Watching this film it is all about the experience. Not for a single second does one think of anything beyond, “what the hell is happening” and “why do I feel so tense.” Only on the car ride home after, talking it over with friends the next day, having it bounce around your mind throughout the week at work, does the true autobiographical nature of what Stanley wrote and directed start to decipher itself. Color Out of Space is a personal film. He seems to be shouting directly at New Line Cinema, Universal, Warner Brothers and every other major budget studio that blackballed him the way they always do after taking a loss.

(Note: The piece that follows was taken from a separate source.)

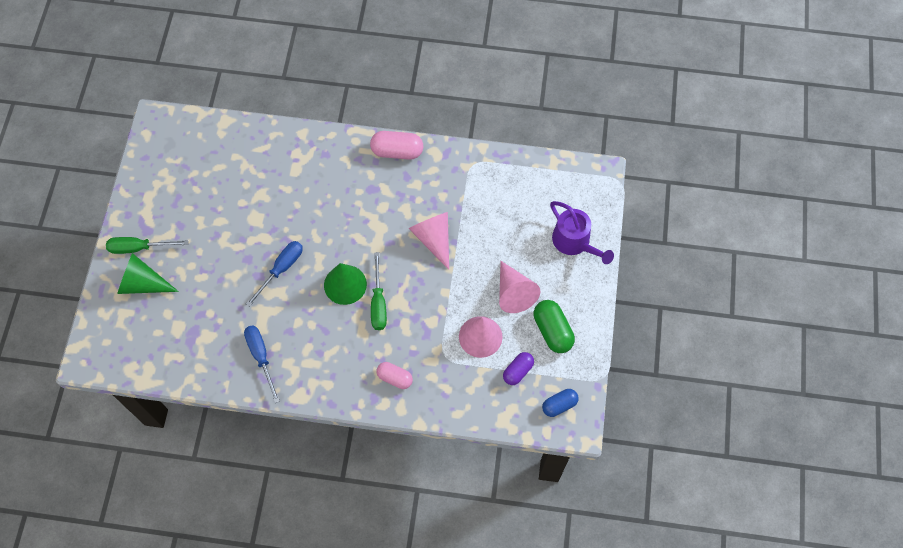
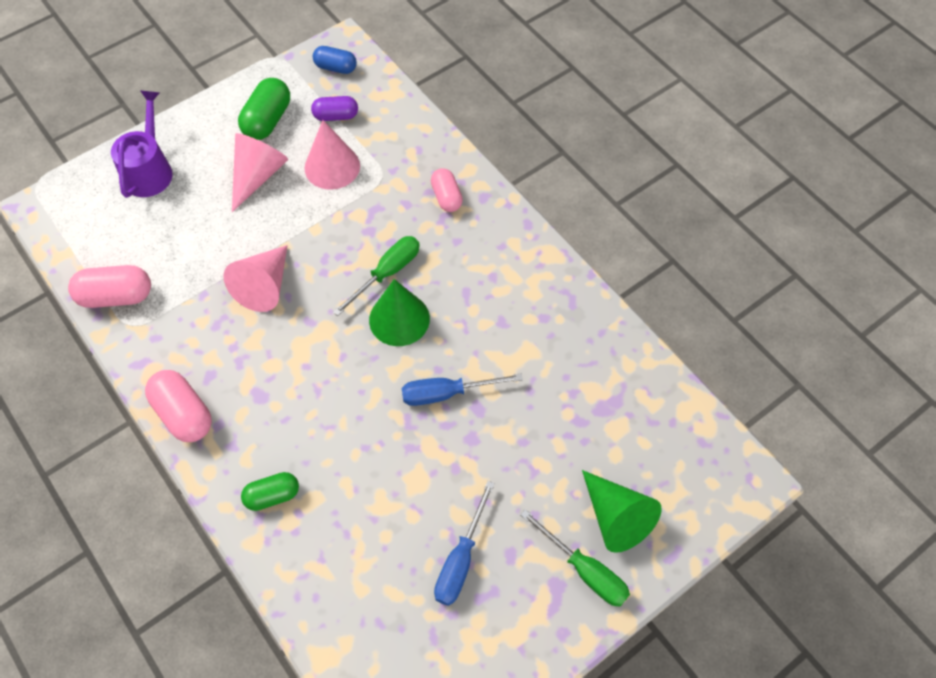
camera: 135 degrees left, 5 degrees down
(261, 357) = (554, 321): blue screwdriver -> blue screwdriver (460, 560)
(315, 156) = (272, 495): none -> green capsule
(499, 169) = (116, 296): none -> pink capsule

Every scene sees a resurfaced classic moment of horror done with fresh conviction. It is as though he is standing outside the studio window slashing their tires screaming, “I could have done anything you wanted, better than you could ever want it, and you tried to ruin me!” This is not something one may or may not read into the film. It defines it. Just before things turn for the worst and the daughter starts cutting symbols into her skin to ward off evil, while Nicholas Cage goes full Bruce “this is my boomstick” Campbell, Stanley steadies his camera on a television set for a moment too long, a scene featuring a young Marlon Brando chews both screens. You tell me what Stanley’s therapist will conclude from that! Only a handful of films are so awful they can never be forgotten. What happened with Stanley’s baby is something most had written him off as never being able to get beyond (he is now pushing production on an Island of Dr. Moreau television show, one could argue he personally never will). Color Out of Space is the reawakening moment as he heads into his third act prepared to reverse his atrophied career in establishing himself definitively as one of the more prolific of directors ever to touch the Sci-fi realm.
Color Out of Space will not be for everyone. No film ever is. I found myself in a sold-out theater sitting front-row dead-center reminded of the stacks of horror films my parents let me at ten-years-old rent. I would create a makeshift tent pinning one end of a blanket to the top of the television set, the other end draped over three chairs that surrounded me on the floor as I rotated out of numbing feet crossed-leg-sitting to aching shoulders stomach laying from dusk until dawn absorbing even the mundane and repetitive tropes with a thirsting more more more which still today cannot be quenched. Some will be floored, some will not. I personally left the theater feeling as though I had been waiting all my life for this film to come along.